On Windows I can do CreateProcess(..., CREATE_NEW_CONSOLE, ...)
and my child process (which is console app, not GUI) will be launched in a new window. What is the easiest way to emulate this on Mac OS?
3 回答
open -a Terminal.app $(which program)
gets a new terminal running the specified program (assuming you're using bash).
You can use execve()
(possible after a fork()
) to acheive the same thing in compiled code without knowing any Apple APIs (I imagine there is a proper way to do this...).
Read man open
.
Edit: you don't need to specify the path to Terminal.app (the finder can figure that out).
If you have X running, it is even easier: just spawn a new xterm with xterm -e program &
.
Read man xterm
(which will take longer...).
I'll second Chris about the correct use (or lack thereof) of CLI for ordinary mac programs.

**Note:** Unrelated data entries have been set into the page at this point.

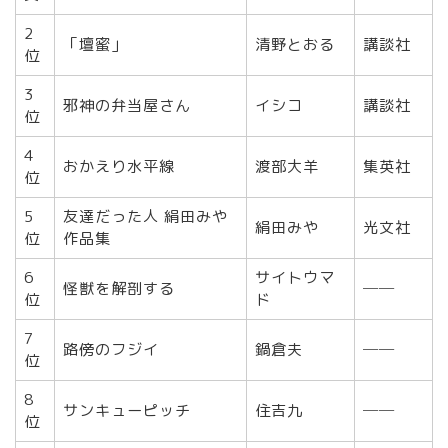
2
「壇蜜」
清野とおる
講談社
位
3
邪神の弁当屋さん
イシコ
講談社
位
4
おかえり水平線
渡部大羊
集英社
位
5
友達だった人 絹田みや
絹田みや
光文社
位
作品集
6
サイトウマ
怪獣を解剖する
──
位
ド
7
路傍のフジイ
鍋倉夫
──
位
8
サンキューピッチ
住吉九
──
位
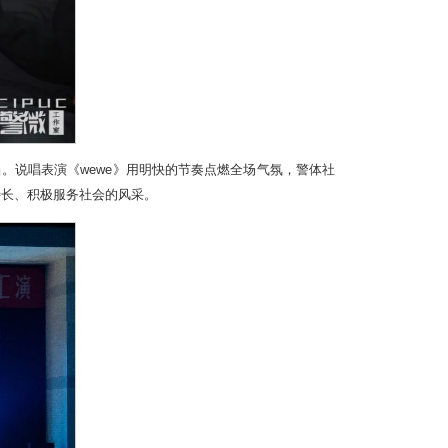
。说唱表演《wewe》用明快的节奏点燃全场气氛，警体社
特长、积极服务社会的风采。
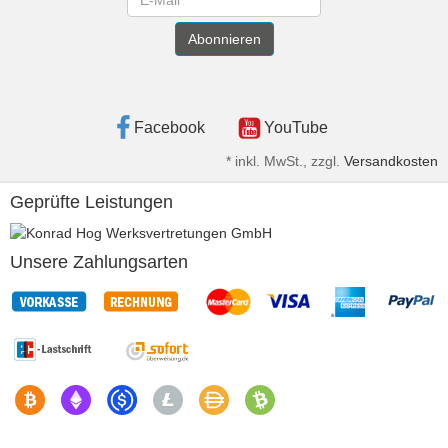
Abonnieren
Facebook
YouTube
*
inkl. MwSt., zzgl.
Versandkosten
Geprüfte Leistungen
Unsere Zahlungsarten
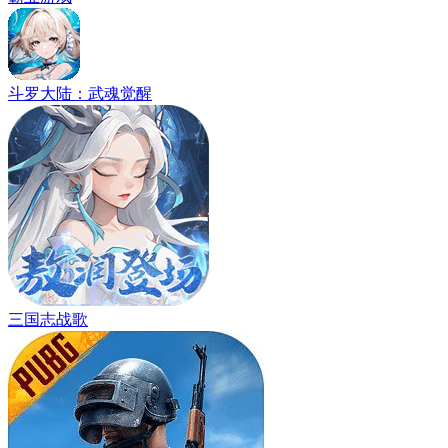
斗罗大陆：武魂觉醒
三国志战歌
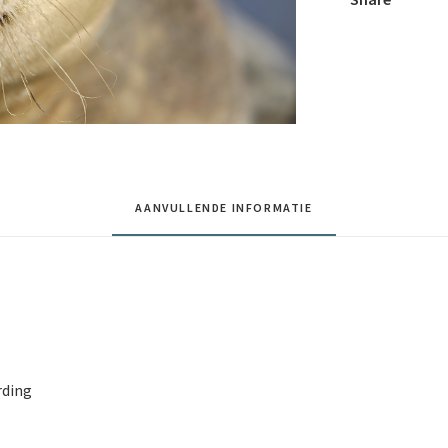
AANVULLENDE INFORMATIE
rding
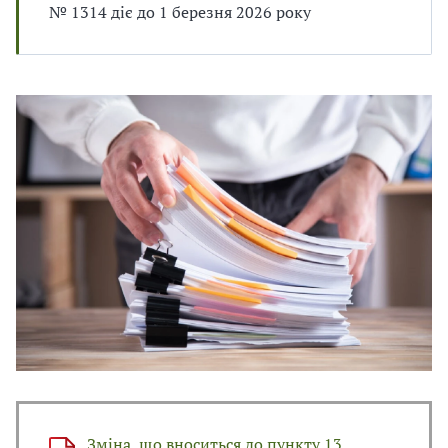
№ 1314 діє до 1 березня 2026 року
В
В
Зміна, що вноситься до пункту 13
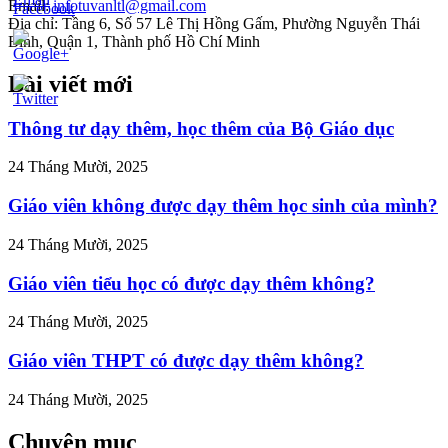
Email:
infotuvanltl@gmail.com
Địa chỉ: Tầng 6, Số 57 Lê Thị Hồng Gấm, Phường Nguyễn Thái
Bình, Quận 1, Thành phố Hồ Chí Minh
Bài viết mới
//tuvanltl.com/thu-
anh-
ung-
Thông tư dạy thêm, học thêm của Bộ Giáo dục
ao-
he-
24 Tháng Mười, 2025
han">
Giáo viên không được dạy thêm học sinh của mình?
24 Tháng Mười, 2025
Giáo viên tiểu học có được dạy thêm không?
24 Tháng Mười, 2025
Giáo viên THPT có được dạy thêm không?
24 Tháng Mười, 2025
Chuyên mục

In my buisness this is expected but the typical user will be {confused|angry|unhappy}.
The Terminal (Terminal.app, what you're referring to as "the console") is just another user-level application on Mac OS X, not a capability of the operating system. There is no direct way in the various APIs available on Mac OS X to just start an executable within a new Terminal window.
However, I believe you can open an executable with Terminal as if it was a document — whether in code or as a user — and it will run in a new session. However, this is not a normal Mac OS X user experience and should not generally be used in Mac software you're going to deliver to end users.
Mac OS X applications are applications. It's fine to provide tools that advanced users can interact with via Terminal, but Terminal is in no way, shape or form a substitute for a real application when delivering software to end users.
I'll add to this that if you're using Cocoa, you can use the NSTask class to start and interact with another process very easily.
Marc Liyanage does this neatly with "term", osascript tell application "Terminal":
http://www.entropy.ch/blog/Mac+OS+X/2005/02/28/Terminal_tricks_8220_term_8221_and_8220_clone_8221.html
(On "typical users": there are different universes, each finding the others strange.
Coming from Unix, I'm used to a process or "| pipe args" anywhere a file can be used;
this helps software componentry immensely.
But open -a does files only -- different universe).